Rentré chez lui, ce fut pire encore ; même au lit, le soir, la torturante pensée l’obséda sans laisser à sa tête le moindre repos, la moindre détente.


… Là, une sorte de baraque très haute et de forme cylindrique fut édifiée pour contenir la fameuse machine…

— Dépasser Lancette dans sa tentative, ruminait le pauvre Sulfate en s’agitant dans ses draps, ce serait impossible : je n’ai rien de prêt et sa machine est faite. Je partirai plutôt avec lui ! de force ! ou, s’il y a moyen, par surprise ! Cela dépendra des événements. En attendant, je vais observer attentivement ses faits et gestes. Oh ! il ne sera pas dit que cet homme s’élèvera seul et le premier là-haut sur un appareil parfait. Je veux partager avec lui la gloire qui rejaillira sur les premiers conquérants de l’atmosphère ! Je le veux ! !…

Sulfate avait, on le voit, la certitude inébranlable et jalouse que la découverte d’Agénor était parfaite en tous points ; son admiration pour la science et l’intelligence de son confrère était, d’ailleurs, sans bornes. Il lui eût été impossible de penser un seul instant que le moteur volant de Lancette fut, comme ceux déjà expérimentés, peu propre à la navigation aérienne par temps quelconque.

— Le plus lourd que l’air ! se disait-il, cet homme génial a choisi le plus lourd que l’air ! Il a bien raison : l’oiseau, le dirigeable par excellence, n’est-il pas lui-même plus lourd que le fluide transparent dans lequel il plane !

Agénor, de son côté, était tout heureux de voir son ami Sulfate plongé dans une erreur aussi complète. Le confrère, de cette façon, penserait moins au voyage vers la Lune ! Lagogué, ses hommes et les camionneurs avaient d’ailleurs reçu une somme assez rondelette pour garder secrète l’histoire de la trouvaille. Quand à Cécile, Adrien, Célestin et Honorine, le docteur pensait pouvoir compter sur eux ; ils ne parleraient pas.

Aux questions nombreuses et pressées qui lui furent posées, tant par les savants intéressés accourus de partout que par les ignorants simplement curieux, notre docteur répondit :

— Je prépare une ascension en dirigeable, ascension qui sera le triomphe certain du plus lourd que l’air. Je ne peux, à ce sujet, vous donner aucun détail avant mes expériences ; mais vous me verrez partir ; et, soyez-en sûr, j’irai loin !

Dès lors, étant donnée l’impossibilité d’obtenir du faux inventeur quoi que ce soit concernant sa prétendue invention, savants et curieux s’en allèrent et le laissèrent tranquillement à ses préparatifs.

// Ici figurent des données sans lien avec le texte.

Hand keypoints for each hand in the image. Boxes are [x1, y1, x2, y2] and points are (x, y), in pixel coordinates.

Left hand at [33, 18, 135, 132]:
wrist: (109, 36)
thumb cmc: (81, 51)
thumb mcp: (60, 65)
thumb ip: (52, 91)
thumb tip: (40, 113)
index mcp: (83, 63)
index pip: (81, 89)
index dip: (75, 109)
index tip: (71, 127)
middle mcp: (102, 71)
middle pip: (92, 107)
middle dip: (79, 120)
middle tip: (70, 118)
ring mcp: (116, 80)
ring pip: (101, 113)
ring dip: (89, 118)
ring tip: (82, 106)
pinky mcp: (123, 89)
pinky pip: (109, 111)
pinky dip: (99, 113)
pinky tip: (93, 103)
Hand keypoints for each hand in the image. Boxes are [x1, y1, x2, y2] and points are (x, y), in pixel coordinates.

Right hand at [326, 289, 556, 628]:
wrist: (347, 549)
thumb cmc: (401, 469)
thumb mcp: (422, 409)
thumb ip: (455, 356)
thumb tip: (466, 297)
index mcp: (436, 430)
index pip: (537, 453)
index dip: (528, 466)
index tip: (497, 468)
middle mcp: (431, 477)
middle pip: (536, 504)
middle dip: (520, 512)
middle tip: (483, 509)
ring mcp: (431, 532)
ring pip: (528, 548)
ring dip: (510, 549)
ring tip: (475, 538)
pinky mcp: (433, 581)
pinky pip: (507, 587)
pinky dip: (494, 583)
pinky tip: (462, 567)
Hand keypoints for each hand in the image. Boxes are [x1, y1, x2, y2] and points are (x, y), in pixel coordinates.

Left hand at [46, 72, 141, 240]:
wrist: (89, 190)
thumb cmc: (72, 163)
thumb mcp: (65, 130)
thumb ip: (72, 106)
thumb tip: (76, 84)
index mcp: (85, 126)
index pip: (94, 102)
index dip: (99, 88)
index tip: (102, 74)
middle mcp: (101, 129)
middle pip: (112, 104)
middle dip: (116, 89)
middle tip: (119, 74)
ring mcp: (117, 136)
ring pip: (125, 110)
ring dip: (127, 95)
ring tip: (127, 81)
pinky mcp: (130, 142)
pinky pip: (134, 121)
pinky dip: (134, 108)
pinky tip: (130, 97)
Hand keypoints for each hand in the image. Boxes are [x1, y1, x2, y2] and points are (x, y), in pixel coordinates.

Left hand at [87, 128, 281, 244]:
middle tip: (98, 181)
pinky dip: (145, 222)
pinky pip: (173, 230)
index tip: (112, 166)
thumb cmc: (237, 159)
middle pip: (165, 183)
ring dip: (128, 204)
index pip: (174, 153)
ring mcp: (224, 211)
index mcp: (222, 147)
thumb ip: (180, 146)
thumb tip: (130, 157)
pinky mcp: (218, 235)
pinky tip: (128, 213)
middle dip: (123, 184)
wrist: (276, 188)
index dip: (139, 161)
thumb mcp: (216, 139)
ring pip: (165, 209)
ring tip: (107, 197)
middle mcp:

Lancette fit d’abord réparer le hangar détérioré par son appareil. Puis, étant parvenu à démonter les pièces principales de sa mécanique, il les fit transporter dans un terrain vague qui se trouvait derrière la maison. Là, une sorte de baraque très haute et de forme cylindrique fut édifiée à ses frais pour contenir la fameuse machine. Des ouvriers menuisiers et mécaniciens travaillèrent à l’abri des regards, dans ce nouvel atelier improvisé, pendant plus d’une année, sous la direction d’Agénor. On vit entrer des planches, des morceaux de fer. Force caisses, grandes et petites, arrivèrent d’un peu partout, de France, d’Angleterre, d’Amérique, d’Allemagne, à l’adresse du Dr Lancette. On les ouvrait seulement dans l’atelier, en présence du maître.

En somme, un travail totalement ignoré des non-initiés s’accomplissait derrière ces planches. Et l’on se hâtait, car le docteur se disait pressé et payait bien.

Tout Orléans avait causé de l’aventure du hangar perforé, ce qui, tout d’abord, avait fortement inquiété notre savant ; mais il en fut de cet événement comme de tout autre : l’oubli vint. Les esprits excités recouvrèrent peu à peu le calme. Et, un mois après, la question du dirigeable Lancette semblait à tout jamais enterrée, pour le plus grand plaisir de ce dernier.

Cependant, seul au milieu de l’indifférence devenue générale, un homme, tapi dans l’ombre, n’avait pas oublié : c’était le Dr Michel Sulfate.